***** TASK MATERIAL

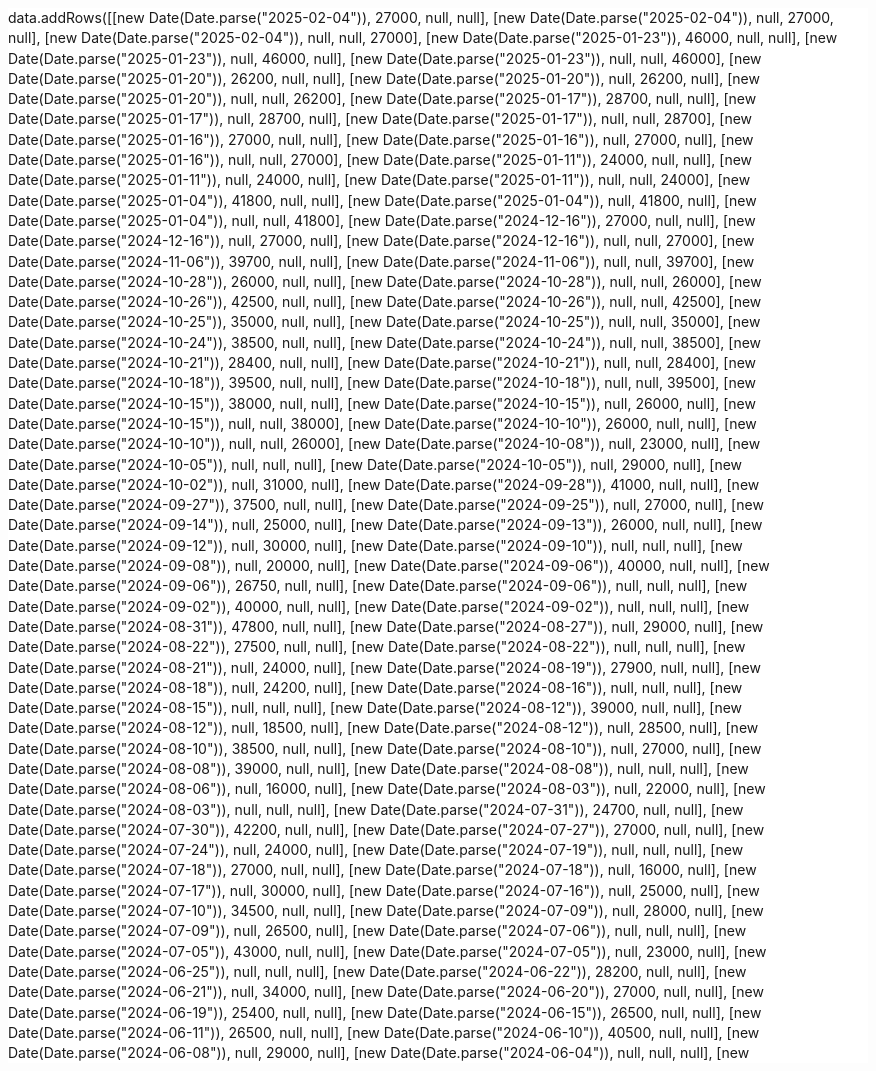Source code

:
data.addRows([[new Date(Date.parse("2025-02-04")), 27000, null, null], [new Date(Date.parse("2025-02-04")), null, 27000, null], [new Date(Date.parse("2025-02-04")), null, null, 27000], [new Date(Date.parse("2025-01-23")), 46000, null, null], [new Date(Date.parse("2025-01-23")), null, 46000, null], [new Date(Date.parse("2025-01-23")), null, null, 46000], [new Date(Date.parse("2025-01-20")), 26200, null, null], [new Date(Date.parse("2025-01-20")), null, 26200, null], [new Date(Date.parse("2025-01-20")), null, null, 26200], [new Date(Date.parse("2025-01-17")), 28700, null, null], [new Date(Date.parse("2025-01-17")), null, 28700, null], [new Date(Date.parse("2025-01-17")), null, null, 28700], [new Date(Date.parse("2025-01-16")), 27000, null, null], [new Date(Date.parse("2025-01-16")), null, 27000, null], [new Date(Date.parse("2025-01-16")), null, null, 27000], [new Date(Date.parse("2025-01-11")), 24000, null, null], [new Date(Date.parse("2025-01-11")), null, 24000, null], [new Date(Date.parse("2025-01-11")), null, null, 24000], [new Date(Date.parse("2025-01-04")), 41800, null, null], [new Date(Date.parse("2025-01-04")), null, 41800, null], [new Date(Date.parse("2025-01-04")), null, null, 41800], [new Date(Date.parse("2024-12-16")), 27000, null, null], [new Date(Date.parse("2024-12-16")), null, 27000, null], [new Date(Date.parse("2024-12-16")), null, null, 27000], [new Date(Date.parse("2024-11-06")), 39700, null, null], [new Date(Date.parse("2024-11-06")), null, null, 39700], [new Date(Date.parse("2024-10-28")), 26000, null, null], [new Date(Date.parse("2024-10-28")), null, null, 26000], [new Date(Date.parse("2024-10-26")), 42500, null, null], [new Date(Date.parse("2024-10-26")), null, null, 42500], [new Date(Date.parse("2024-10-25")), 35000, null, null], [new Date(Date.parse("2024-10-25")), null, null, 35000], [new Date(Date.parse("2024-10-24")), 38500, null, null], [new Date(Date.parse("2024-10-24")), null, null, 38500], [new Date(Date.parse("2024-10-21")), 28400, null, null], [new Date(Date.parse("2024-10-21")), null, null, 28400], [new Date(Date.parse("2024-10-18")), 39500, null, null], [new Date(Date.parse("2024-10-18")), null, null, 39500], [new Date(Date.parse("2024-10-15")), 38000, null, null], [new Date(Date.parse("2024-10-15")), null, 26000, null], [new Date(Date.parse("2024-10-15")), null, null, 38000], [new Date(Date.parse("2024-10-10")), 26000, null, null], [new Date(Date.parse("2024-10-10")), null, null, 26000], [new Date(Date.parse("2024-10-08")), null, 23000, null], [new Date(Date.parse("2024-10-05")), null, null, null], [new Date(Date.parse("2024-10-05")), null, 29000, null], [new Date(Date.parse("2024-10-02")), null, 31000, null], [new Date(Date.parse("2024-09-28")), 41000, null, null], [new Date(Date.parse("2024-09-27")), 37500, null, null], [new Date(Date.parse("2024-09-25")), null, 27000, null], [new Date(Date.parse("2024-09-14")), null, 25000, null], [new Date(Date.parse("2024-09-13")), 26000, null, null], [new Date(Date.parse("2024-09-12")), null, 30000, null], [new Date(Date.parse("2024-09-10")), null, null, null], [new Date(Date.parse("2024-09-08")), null, 20000, null], [new Date(Date.parse("2024-09-06")), 40000, null, null], [new Date(Date.parse("2024-09-06")), 26750, null, null], [new Date(Date.parse("2024-09-06")), null, null, null], [new Date(Date.parse("2024-09-02")), 40000, null, null], [new Date(Date.parse("2024-09-02")), null, null, null], [new Date(Date.parse("2024-08-31")), 47800, null, null], [new Date(Date.parse("2024-08-27")), null, 29000, null], [new Date(Date.parse("2024-08-22")), 27500, null, null], [new Date(Date.parse("2024-08-22")), null, null, null], [new Date(Date.parse("2024-08-21")), null, 24000, null], [new Date(Date.parse("2024-08-19")), 27900, null, null], [new Date(Date.parse("2024-08-18")), null, 24200, null], [new Date(Date.parse("2024-08-16")), null, null, null], [new Date(Date.parse("2024-08-15")), null, null, null], [new Date(Date.parse("2024-08-12")), 39000, null, null], [new Date(Date.parse("2024-08-12")), null, 18500, null], [new Date(Date.parse("2024-08-12")), null, 28500, null], [new Date(Date.parse("2024-08-10")), 38500, null, null], [new Date(Date.parse("2024-08-10")), null, 27000, null], [new Date(Date.parse("2024-08-08")), 39000, null, null], [new Date(Date.parse("2024-08-08")), null, null, null], [new Date(Date.parse("2024-08-06")), null, 16000, null], [new Date(Date.parse("2024-08-03")), null, 22000, null], [new Date(Date.parse("2024-08-03")), null, null, null], [new Date(Date.parse("2024-07-31")), 24700, null, null], [new Date(Date.parse("2024-07-30")), 42200, null, null], [new Date(Date.parse("2024-07-27")), 27000, null, null], [new Date(Date.parse("2024-07-24")), null, 24000, null], [new Date(Date.parse("2024-07-19")), null, null, null], [new Date(Date.parse("2024-07-18")), 27000, null, null], [new Date(Date.parse("2024-07-18")), null, 16000, null], [new Date(Date.parse("2024-07-17")), null, 30000, null], [new Date(Date.parse("2024-07-16")), null, 25000, null], [new Date(Date.parse("2024-07-10")), 34500, null, null], [new Date(Date.parse("2024-07-09")), null, 28000, null], [new Date(Date.parse("2024-07-09")), null, 26500, null], [new Date(Date.parse("2024-07-06")), null, null, null], [new Date(Date.parse("2024-07-05")), 43000, null, null], [new Date(Date.parse("2024-07-05")), null, 23000, null], [new Date(Date.parse("2024-06-25")), null, null, null], [new Date(Date.parse("2024-06-22")), 28200, null, null], [new Date(Date.parse("2024-06-21")), null, 34000, null], [new Date(Date.parse("2024-06-20")), 27000, null, null], [new Date(Date.parse("2024-06-19")), 25400, null, null], [new Date(Date.parse("2024-06-15")), 26500, null, null], [new Date(Date.parse("2024-06-11")), 26500, null, null], [new Date(Date.parse("2024-06-10")), 40500, null, null], [new Date(Date.parse("2024-06-08")), null, 29000, null], [new Date(Date.parse("2024-06-04")), null, null, null], [new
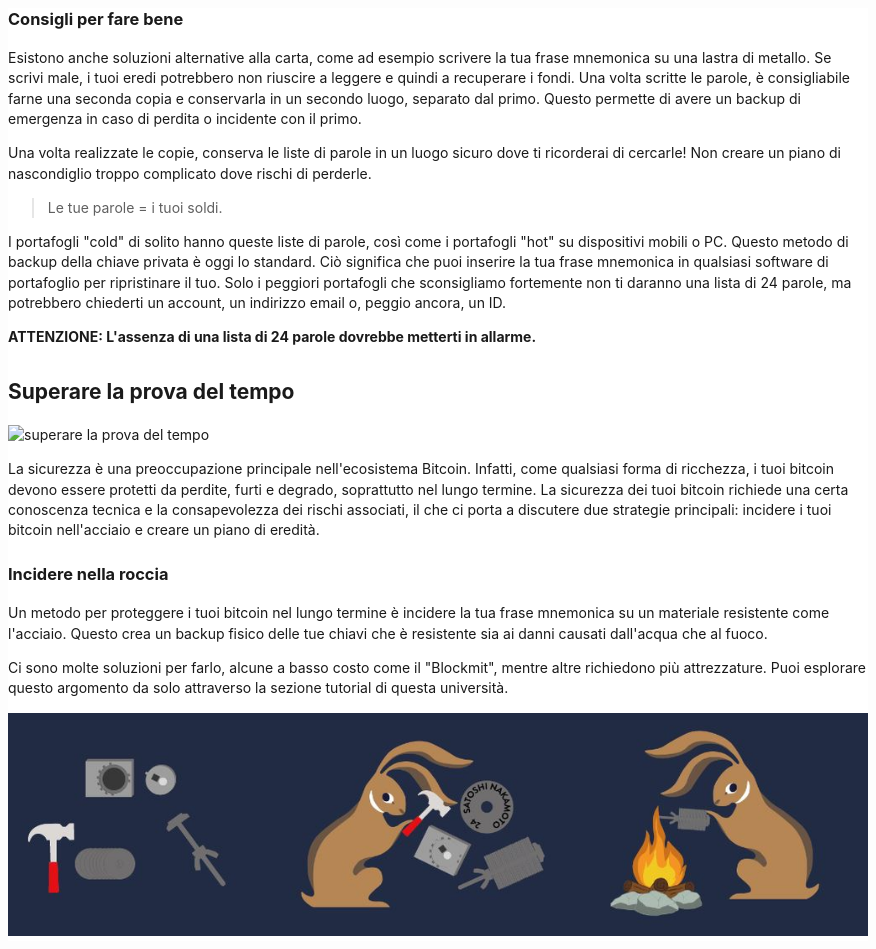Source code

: ### Consigli per fare bene

Esistono anche soluzioni alternative alla carta, come ad esempio scrivere la tua frase mnemonica su una lastra di metallo. Se scrivi male, i tuoi eredi potrebbero non riuscire a leggere e quindi a recuperare i fondi. Una volta scritte le parole, è consigliabile farne una seconda copia e conservarla in un secondo luogo, separato dal primo. Questo permette di avere un backup di emergenza in caso di perdita o incidente con il primo.

Una volta realizzate le copie, conserva le liste di parole in un luogo sicuro dove ti ricorderai di cercarle! Non creare un piano di nascondiglio troppo complicato dove rischi di perderle.

> Le tue parole = i tuoi soldi.

I portafogli "cold" di solito hanno queste liste di parole, così come i portafogli "hot" su dispositivi mobili o PC. Questo metodo di backup della chiave privata è oggi lo standard. Ciò significa che puoi inserire la tua frase mnemonica in qualsiasi software di portafoglio per ripristinare il tuo. Solo i peggiori portafogli che sconsigliamo fortemente non ti daranno una lista di 24 parole, ma potrebbero chiederti un account, un indirizzo email o, peggio ancora, un ID.

**ATTENZIONE: L'assenza di una lista di 24 parole dovrebbe metterti in allarme.**

## Superare la prova del tempo

![superare la prova del tempo](https://youtu.be/p8eZPt_XnwI)

La sicurezza è una preoccupazione principale nell'ecosistema Bitcoin. Infatti, come qualsiasi forma di ricchezza, i tuoi bitcoin devono essere protetti da perdite, furti e degrado, soprattutto nel lungo termine. La sicurezza dei tuoi bitcoin richiede una certa conoscenza tecnica e la consapevolezza dei rischi associati, il che ci porta a discutere due strategie principali: incidere i tuoi bitcoin nell'acciaio e creare un piano di eredità.

### Incidere nella roccia

Un metodo per proteggere i tuoi bitcoin nel lungo termine è incidere la tua frase mnemonica su un materiale resistente come l'acciaio. Questo crea un backup fisico delle tue chiavi che è resistente sia ai danni causati dall'acqua che al fuoco.

Ci sono molte soluzioni per farlo, alcune a basso costo come il "Blockmit", mentre altre richiedono più attrezzature. Puoi esplorare questo argomento da solo attraverso la sezione tutorial di questa università.

![image](assets/Concept/chapitre8/1.JPG)

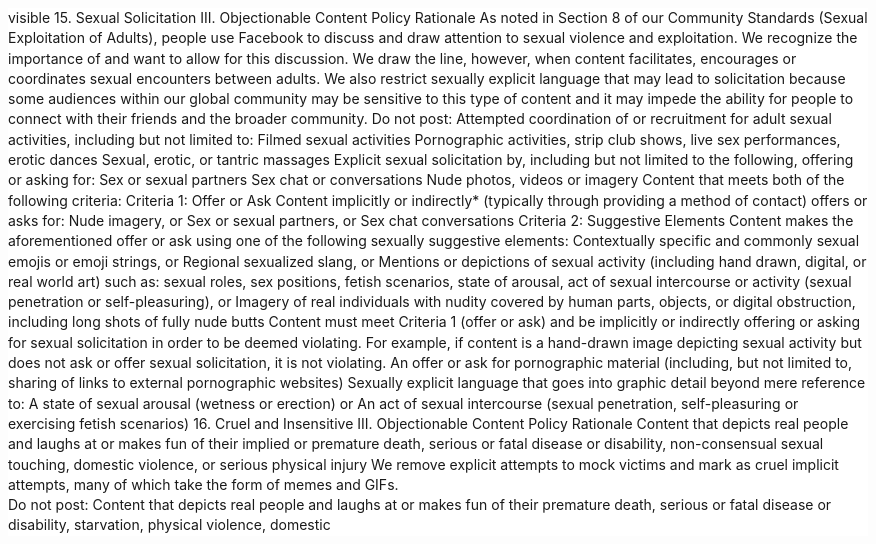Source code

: visible 
15. Sexual Solicitation 
III. Objectionable Content 
Policy Rationale 
As noted in Section 8 of our Community Standards (Sexual Exploitation of Adults), 
people use Facebook to discuss and draw attention to sexual violence and 
exploitation. We recognize the importance of and want to allow for this discussion. 
We draw the line, however, when content facilitates, encourages or coordinates 
sexual encounters between adults. We also restrict sexually explicit language that 
may lead to solicitation because some audiences within our global community may 
be sensitive to this type of content and it may impede the ability for people to 
connect with their friends and the broader community. 
Do not post: 
Attempted coordination of or recruitment for adult sexual activities, including but not 
limited to: 
Filmed sexual activities 
Pornographic activities, strip club shows, live sex performances, erotic dances 
Sexual, erotic, or tantric massages 
Explicit sexual solicitation by, including but not limited to the following, offering or 
asking for: 
Sex or sexual partners 
Sex chat or conversations 
Nude photos, videos or imagery 
Content that meets both of the following criteria: 
Criteria 1: Offer or Ask 
Content implicitly or indirectly* (typically through providing a method of 
contact) offers or asks for: 
Nude imagery, or 
Sex or sexual partners, or 
Sex chat conversations 
Criteria 2: Suggestive Elements 
Content makes the aforementioned offer or ask using one of the 
following sexually suggestive elements: 
Contextually specific and commonly sexual emojis or emoji 
strings, or 
Regional sexualized slang, or 
Mentions or depictions of sexual activity (including hand drawn, 
digital, or real world art) such as: sexual roles, sex positions, 
fetish scenarios, state of arousal, act of sexual intercourse or 
activity (sexual penetration or self-pleasuring), or 
Imagery of real individuals with nudity covered by human parts, 
objects, or digital obstruction, including long shots of fully nude 
butts 
Content must meet Criteria 1 (offer or ask) and be implicitly or indirectly offering or 
asking for sexual solicitation in order to be deemed violating. 
For example, if content is a hand-drawn image depicting sexual activity but does not 
ask or offer sexual solicitation, it is not violating. 
An offer or ask for pornographic material (including, but not limited to, sharing of links 
to external pornographic websites) 
Sexually explicit language that goes into graphic detail beyond mere reference to: 
A state of sexual arousal (wetness or erection) or 
An act of sexual intercourse (sexual penetration, self-pleasuring or exercising 
fetish scenarios) 
16. Cruel and Insensitive 
III. Objectionable Content 
Policy Rationale 
Content that depicts real people and laughs at or makes fun of their implied or 
premature death, serious or fatal disease or disability, non-consensual sexual 
touching, domestic violence, or serious physical injury 
We remove explicit attempts to mock victims and mark as cruel implicit attempts, 
many of which take the form of memes and GIFs.  
Do not post: 
Content that depicts real people and laughs at or makes fun of their premature 
death, serious or fatal disease or disability, starvation, physical violence, domestic 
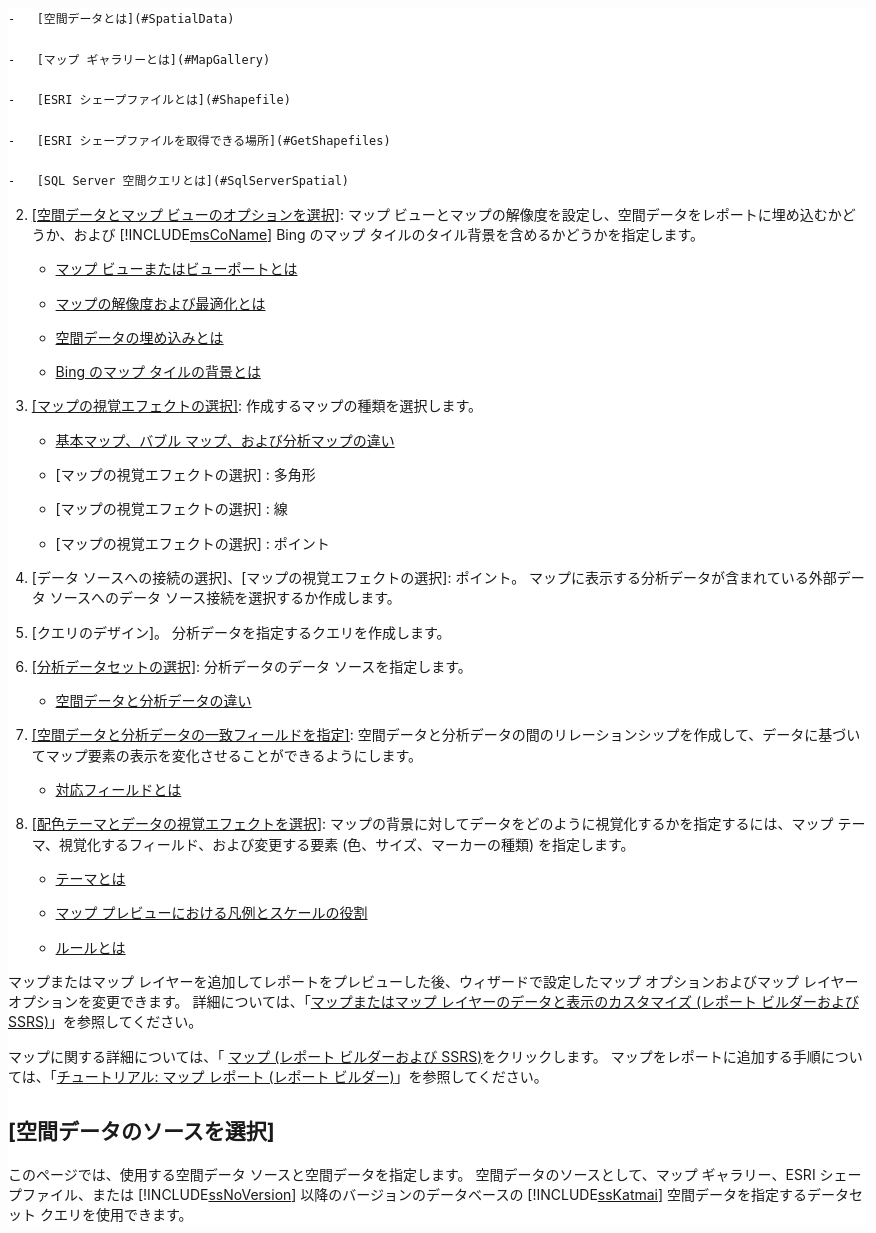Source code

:     -   [空間データとは](#SpatialData)  
  
    -   [マップ ギャラリーとは](#MapGallery)  
  
    -   [ESRI シェープファイルとは](#Shapefile)  
  
    -   [ESRI シェープファイルを取得できる場所](#GetShapefiles)  
  
    -   [SQL Server 空間クエリとは](#SqlServerSpatial)  
  
2.  [[空間データとマップ ビューのオプションを選択]](#MapView): マップ ビューとマップの解像度を設定し、空間データをレポートに埋め込むかどうか、および [!INCLUDE[msCoName](../../includes/msconame-md.md)] Bing のマップ タイルのタイル背景を含めるかどうかを指定します。  
  
    -   [マップ ビューまたはビューポートとは](#Viewport)  
  
    -   [マップの解像度および最適化とは](#Resolution)  
  
    -   [空間データの埋め込みとは](#Embed)  
  
    -   [Bing のマップ タイルの背景とは](#Tiles)  
  
3.  [[マップの視覚エフェクトの選択]](#Visualization): 作成するマップの種類を選択します。  
  
    -   [基本マップ、バブル マップ、および分析マップの違い](#MapType)  
  
    -   [マップの視覚エフェクトの選択] : 多角形  
  
    -   [マップの視覚エフェクトの選択] : 線  
  
    -   [マップの視覚エフェクトの選択] : ポイント  
  
4.  [データ ソースへの接続の選択]、[マップの視覚エフェクトの選択]: ポイント。 マップに表示する分析データが含まれている外部データ ソースへのデータ ソース接続を選択するか作成します。  
  
5.  [クエリのデザイン]。 分析データを指定するクエリを作成します。  
  
6.  [[分析データセットの選択]](#AnalyticalData): 分析データのデータ ソースを指定します。  
  
    -   [空間データと分析データの違い](#Diff)  
  
7.  [[空間データと分析データの一致フィールドを指定]](#SpecifyMatchFields): 空間データと分析データの間のリレーションシップを作成して、データに基づいてマップ要素の表示を変化させることができるようにします。  
  
    -   [対応フィールドとは](#MatchFields)  
  
8.  [[配色テーマとデータの視覚エフェクトを選択]](#ThemeandVisualization): マップの背景に対してデータをどのように視覚化するかを指定するには、マップ テーマ、視覚化するフィールド、および変更する要素 (色、サイズ、マーカーの種類) を指定します。  
  
    -   [テーマとは](#Theme)  
  
    -   [マップ プレビューにおける凡例とスケールの役割](#Legends)  
  
    -   [ルールとは](#Rules)  
  
 マップまたはマップ レイヤーを追加してレポートをプレビューした後、ウィザードで設定したマップ オプションおよびマップ レイヤー オプションを変更できます。 詳細については、「[マップまたはマップ レイヤーのデータと表示のカスタマイズ (レポート ビルダーおよび SSRS)](../../reporting-services/report-design/customize-the-data-and-display-of-a-map-or-map-layer-report-builder-and-ssrs.md)」を参照してください。  
  
 マップに関する詳細については、「 [マップ (レポート ビルダーおよび SSRS)](../../reporting-services/report-design/maps-report-builder-and-ssrs.md)をクリックします。 マップをレポートに追加する手順については、「[チュートリアル: マップ レポート (レポート ビルダー)](../../reporting-services/tutorial-map-report-report-builder.md)」を参照してください。  
  
##  <a name="SpatialDataSource"></a> [空間データのソースを選択]  
 このページでは、使用する空間データ ソースと空間データを指定します。 空間データのソースとして、マップ ギャラリー、ESRI シェープファイル、または [!INCLUDE[ssNoVersion](../../includes/ssnoversion-md.md)] 以降のバージョンのデータベースの [!INCLUDE[ssKatmai](../../includes/sskatmai-md.md)] 空間データを指定するデータセット クエリを使用できます。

**********

* [WORK ITEM]: Give an exact copy of the lines above from the line with "Criteria 2: Suggestive Elements" up to and including the line with "activity (sexual penetration", and leave everything else out.

* [RESPONSE BOX]:
Criteria 2: Suggestive Elements 
Content makes the aforementioned offer or ask using one of the 
following sexually suggestive elements: 
Contextually specific and commonly sexual emojis or emoji 
strings, or 
Regional sexualized slang, or 
Mentions or depictions of sexual activity (including hand drawn, 
digital, or real world art) such as: sexual roles, sex positions, 
fetish scenarios, state of arousal, act of sexual intercourse or 
activity (sexual penetration or self-pleasuring), or 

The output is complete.